Information flow is probably a factor here as well. Investors today can react far more rapidly to a surge or slump in gold and enter their trading orders instantly online without having to go through the cumbersome futures machinery for trading. These quicker reactions to developments tend to moderate both the upside potential of uplegs and downside potential of corrections and reduce systemic volatility.
Our final real gold chart zooms in to the past decade. Quarter-century gold highs today? Not if one is honest and considers the relentlessly eroding purchasing power of the fiat US dollar.
This week gold hit its highest level in real terms since August 1993, roughly 13-year highs. Now a 13-year high is exciting and certainly nothing to sneeze at, but it is a far cry from a 25-year high. When you think about gold today being at about the same levels it was at in the mid-1990s, which was near the tail end of a multi-decade bear market, it creates an entirely different perspective of gold’s relative cheapness or dearness today.

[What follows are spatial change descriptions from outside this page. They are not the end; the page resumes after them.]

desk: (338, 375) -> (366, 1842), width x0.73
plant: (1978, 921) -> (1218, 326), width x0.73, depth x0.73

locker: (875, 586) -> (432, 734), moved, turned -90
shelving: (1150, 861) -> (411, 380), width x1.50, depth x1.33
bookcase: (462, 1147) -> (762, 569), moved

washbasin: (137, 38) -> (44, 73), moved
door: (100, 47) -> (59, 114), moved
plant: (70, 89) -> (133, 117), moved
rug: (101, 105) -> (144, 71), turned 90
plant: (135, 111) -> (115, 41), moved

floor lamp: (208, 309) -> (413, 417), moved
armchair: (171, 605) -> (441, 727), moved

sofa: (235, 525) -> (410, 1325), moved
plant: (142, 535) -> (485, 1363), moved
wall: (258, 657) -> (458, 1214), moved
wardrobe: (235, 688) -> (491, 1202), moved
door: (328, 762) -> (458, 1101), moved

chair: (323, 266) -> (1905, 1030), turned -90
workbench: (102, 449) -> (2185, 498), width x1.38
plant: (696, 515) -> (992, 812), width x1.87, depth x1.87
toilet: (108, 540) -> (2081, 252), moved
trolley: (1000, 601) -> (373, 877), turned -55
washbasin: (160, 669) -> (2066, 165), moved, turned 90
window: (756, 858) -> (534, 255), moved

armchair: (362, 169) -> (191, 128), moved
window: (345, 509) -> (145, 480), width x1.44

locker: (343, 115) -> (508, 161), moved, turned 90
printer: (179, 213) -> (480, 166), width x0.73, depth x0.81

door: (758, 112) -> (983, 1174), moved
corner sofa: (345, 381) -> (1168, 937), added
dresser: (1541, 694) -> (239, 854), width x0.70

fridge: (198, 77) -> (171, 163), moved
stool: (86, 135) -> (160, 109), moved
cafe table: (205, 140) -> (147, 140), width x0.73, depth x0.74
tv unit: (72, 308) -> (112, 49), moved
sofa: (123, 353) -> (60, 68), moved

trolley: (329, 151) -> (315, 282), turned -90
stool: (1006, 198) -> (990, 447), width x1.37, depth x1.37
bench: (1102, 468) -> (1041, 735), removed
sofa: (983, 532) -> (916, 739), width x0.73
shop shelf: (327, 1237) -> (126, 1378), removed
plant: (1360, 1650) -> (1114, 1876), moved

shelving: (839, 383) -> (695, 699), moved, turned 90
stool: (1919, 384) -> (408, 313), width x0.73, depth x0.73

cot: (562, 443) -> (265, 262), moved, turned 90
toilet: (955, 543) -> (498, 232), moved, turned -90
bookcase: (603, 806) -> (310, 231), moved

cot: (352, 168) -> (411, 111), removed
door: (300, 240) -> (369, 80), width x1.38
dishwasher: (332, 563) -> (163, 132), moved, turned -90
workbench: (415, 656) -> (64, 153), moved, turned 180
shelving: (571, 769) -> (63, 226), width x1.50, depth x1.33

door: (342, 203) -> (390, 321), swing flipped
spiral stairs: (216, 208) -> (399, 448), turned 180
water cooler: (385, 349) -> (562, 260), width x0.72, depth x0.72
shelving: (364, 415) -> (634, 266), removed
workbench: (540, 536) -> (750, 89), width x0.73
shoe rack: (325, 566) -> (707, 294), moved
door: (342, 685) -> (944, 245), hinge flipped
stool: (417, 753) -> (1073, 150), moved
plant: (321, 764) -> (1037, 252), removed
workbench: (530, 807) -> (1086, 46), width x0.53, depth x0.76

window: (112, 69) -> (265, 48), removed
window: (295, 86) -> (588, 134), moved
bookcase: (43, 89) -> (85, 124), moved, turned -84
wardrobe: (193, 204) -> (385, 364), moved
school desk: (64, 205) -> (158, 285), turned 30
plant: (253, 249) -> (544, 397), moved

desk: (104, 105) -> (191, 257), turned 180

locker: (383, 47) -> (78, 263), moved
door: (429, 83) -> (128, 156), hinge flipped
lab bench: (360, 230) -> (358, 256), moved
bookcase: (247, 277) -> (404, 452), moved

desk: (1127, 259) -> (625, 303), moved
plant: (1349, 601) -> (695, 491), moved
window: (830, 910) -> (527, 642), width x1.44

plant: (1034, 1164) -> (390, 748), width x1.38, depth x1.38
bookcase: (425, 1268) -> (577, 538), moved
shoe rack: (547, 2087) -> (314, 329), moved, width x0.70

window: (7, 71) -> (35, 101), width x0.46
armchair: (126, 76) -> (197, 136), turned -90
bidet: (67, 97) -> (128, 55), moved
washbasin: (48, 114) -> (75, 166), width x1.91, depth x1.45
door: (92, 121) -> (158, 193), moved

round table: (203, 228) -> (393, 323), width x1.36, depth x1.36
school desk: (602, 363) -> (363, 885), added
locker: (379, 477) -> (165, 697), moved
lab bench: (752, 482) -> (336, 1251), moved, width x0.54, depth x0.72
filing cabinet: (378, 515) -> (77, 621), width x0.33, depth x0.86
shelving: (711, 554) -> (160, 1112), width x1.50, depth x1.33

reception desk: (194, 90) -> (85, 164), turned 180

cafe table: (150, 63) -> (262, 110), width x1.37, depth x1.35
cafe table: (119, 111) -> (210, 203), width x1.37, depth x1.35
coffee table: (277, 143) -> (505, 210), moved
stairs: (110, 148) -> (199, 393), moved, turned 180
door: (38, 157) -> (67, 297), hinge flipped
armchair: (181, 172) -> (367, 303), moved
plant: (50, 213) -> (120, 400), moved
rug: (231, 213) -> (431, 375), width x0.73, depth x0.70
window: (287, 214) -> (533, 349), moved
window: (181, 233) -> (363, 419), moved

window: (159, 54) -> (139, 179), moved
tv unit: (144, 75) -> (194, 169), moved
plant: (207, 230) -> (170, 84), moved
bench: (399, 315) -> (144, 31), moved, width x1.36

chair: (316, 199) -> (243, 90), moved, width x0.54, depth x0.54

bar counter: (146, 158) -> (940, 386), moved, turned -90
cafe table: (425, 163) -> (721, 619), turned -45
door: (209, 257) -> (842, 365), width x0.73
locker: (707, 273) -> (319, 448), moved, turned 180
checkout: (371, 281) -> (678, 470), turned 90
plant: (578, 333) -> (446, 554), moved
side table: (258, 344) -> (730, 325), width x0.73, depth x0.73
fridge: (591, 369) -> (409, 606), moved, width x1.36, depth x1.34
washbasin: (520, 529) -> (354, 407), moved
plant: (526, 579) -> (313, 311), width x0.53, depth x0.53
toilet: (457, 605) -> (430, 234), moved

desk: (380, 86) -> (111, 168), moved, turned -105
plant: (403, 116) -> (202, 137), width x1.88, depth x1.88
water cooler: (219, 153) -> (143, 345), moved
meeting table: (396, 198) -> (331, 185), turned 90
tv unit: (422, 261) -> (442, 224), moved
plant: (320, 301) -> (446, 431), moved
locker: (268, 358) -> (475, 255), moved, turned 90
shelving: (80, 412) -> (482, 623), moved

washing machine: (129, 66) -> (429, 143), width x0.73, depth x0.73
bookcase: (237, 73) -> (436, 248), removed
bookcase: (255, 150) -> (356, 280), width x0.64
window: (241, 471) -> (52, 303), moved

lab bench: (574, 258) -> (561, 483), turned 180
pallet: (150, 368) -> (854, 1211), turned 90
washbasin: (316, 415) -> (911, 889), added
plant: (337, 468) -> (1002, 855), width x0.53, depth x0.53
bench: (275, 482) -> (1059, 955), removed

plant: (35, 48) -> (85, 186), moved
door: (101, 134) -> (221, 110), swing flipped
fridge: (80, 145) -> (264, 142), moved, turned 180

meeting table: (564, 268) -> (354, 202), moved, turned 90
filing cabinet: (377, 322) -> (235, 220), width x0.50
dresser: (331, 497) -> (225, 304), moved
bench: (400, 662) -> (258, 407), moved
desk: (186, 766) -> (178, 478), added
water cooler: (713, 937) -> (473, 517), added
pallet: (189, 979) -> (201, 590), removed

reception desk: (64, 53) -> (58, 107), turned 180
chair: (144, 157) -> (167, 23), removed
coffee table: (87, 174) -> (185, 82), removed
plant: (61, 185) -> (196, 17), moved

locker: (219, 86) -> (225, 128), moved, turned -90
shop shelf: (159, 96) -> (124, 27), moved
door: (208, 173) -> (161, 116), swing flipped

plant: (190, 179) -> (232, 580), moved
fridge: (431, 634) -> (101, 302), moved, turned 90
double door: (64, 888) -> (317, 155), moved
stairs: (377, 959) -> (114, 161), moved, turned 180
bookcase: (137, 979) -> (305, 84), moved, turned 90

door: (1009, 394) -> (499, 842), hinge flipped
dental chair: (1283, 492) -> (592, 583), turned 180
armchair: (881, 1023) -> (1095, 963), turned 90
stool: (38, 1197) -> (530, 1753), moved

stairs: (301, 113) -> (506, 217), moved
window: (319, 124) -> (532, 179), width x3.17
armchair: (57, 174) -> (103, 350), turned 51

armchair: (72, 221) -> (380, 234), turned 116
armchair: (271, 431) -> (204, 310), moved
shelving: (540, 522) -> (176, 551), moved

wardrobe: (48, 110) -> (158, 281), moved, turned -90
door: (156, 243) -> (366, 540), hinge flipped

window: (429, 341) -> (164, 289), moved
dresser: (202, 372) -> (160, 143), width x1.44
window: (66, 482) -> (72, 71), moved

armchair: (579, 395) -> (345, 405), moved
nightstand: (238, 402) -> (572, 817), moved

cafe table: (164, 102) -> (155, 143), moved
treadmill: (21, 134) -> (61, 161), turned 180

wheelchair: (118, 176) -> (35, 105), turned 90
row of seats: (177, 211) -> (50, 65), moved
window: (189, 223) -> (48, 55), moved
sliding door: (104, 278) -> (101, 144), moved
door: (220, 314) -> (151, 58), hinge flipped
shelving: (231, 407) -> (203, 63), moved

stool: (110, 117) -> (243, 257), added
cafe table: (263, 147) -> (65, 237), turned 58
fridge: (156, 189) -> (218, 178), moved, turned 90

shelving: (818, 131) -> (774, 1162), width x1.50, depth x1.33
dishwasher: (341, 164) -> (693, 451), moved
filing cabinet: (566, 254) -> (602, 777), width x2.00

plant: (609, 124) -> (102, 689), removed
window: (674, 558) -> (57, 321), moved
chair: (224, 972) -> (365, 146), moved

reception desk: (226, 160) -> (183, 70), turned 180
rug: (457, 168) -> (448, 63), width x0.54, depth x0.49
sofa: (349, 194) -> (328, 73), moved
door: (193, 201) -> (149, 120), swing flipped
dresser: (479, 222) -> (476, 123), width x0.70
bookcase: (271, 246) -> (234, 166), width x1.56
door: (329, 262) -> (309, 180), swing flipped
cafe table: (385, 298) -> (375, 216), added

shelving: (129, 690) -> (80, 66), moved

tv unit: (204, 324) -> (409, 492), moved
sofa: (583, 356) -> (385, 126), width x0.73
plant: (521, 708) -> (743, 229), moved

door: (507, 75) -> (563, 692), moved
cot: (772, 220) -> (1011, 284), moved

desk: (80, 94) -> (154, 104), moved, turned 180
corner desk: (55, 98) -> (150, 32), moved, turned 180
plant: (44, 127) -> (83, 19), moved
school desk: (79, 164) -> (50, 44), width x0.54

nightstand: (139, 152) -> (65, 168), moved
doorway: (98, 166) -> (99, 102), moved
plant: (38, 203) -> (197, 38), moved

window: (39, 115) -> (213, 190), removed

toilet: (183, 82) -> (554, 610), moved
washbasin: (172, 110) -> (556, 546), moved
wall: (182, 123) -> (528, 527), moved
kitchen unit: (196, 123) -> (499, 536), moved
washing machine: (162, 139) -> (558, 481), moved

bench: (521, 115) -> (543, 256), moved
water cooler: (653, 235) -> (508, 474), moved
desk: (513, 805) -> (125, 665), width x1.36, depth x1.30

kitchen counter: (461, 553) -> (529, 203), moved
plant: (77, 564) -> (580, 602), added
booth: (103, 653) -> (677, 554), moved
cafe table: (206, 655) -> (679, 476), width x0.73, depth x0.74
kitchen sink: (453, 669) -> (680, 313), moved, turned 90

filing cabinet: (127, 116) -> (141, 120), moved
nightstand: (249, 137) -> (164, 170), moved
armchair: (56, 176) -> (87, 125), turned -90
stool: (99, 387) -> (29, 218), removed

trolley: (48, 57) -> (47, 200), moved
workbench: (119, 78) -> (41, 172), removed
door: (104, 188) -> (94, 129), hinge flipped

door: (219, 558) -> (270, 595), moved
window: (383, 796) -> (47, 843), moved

The financial media shrilly trumpeting quarter-century nominal highs as if gold is on the verge of a massive secular crash is incredibly naďve. Investors who are swayed by these poor arguments risk missing the next two-thirds, indeed the biggest two-thirds, of our current gold bull. Making multi-decade price comparisons casually without considering the impact of inflation is terribly flawed and leads to an extremely distorted perception of market realities.
Yes gold will inevitably get temporarily overbought and will crest at its next major interim high here sooner or later and then correct back down to its 200dma as it has done many times before in this bull market. But gold is not yet anywhere close to being expensive in the long secular terms that really matter for investors. At Zeal we will continue speculating on individual gold uplegs as we have done for this entire bull, but I want to make sure investors understand that gold is not high today by historic standards.
If you are a speculator or your gold investments extend into gold stocks, you ought to subscribe to our acclaimed monthly newsletter where we time gold’s big swings and recommend elite leveraged gold stocks when appropriate. As of this week our current gold-stock trades, recommended between June and August of 2005 as this latest upleg started surging, are up an average of 73%. Please subscribe today so you don’t miss the next awesome buying opportunity after gold corrects!
The bottom line is gold is nowhere close to being expensive yet relative to history in the real terms that matter. This new bull market in gold will probably not give up its ghost until it approaches historical real extremes well above $1000 in today’s dollars. While gold will flow and ebb within this bull, the entire secular uptrend itself is not in danger as long as gold remains relatively inexpensive within the context of modern history.
It is not prudent or valid to compare today’s dollars to dollars of decades past without adjusting for inflation. Whenever the financial media insists on doing this it is lazy at best and intentionally trying to mislead investors at worst. We won’t really see 25-year gold highs until the metal exceeds $1250!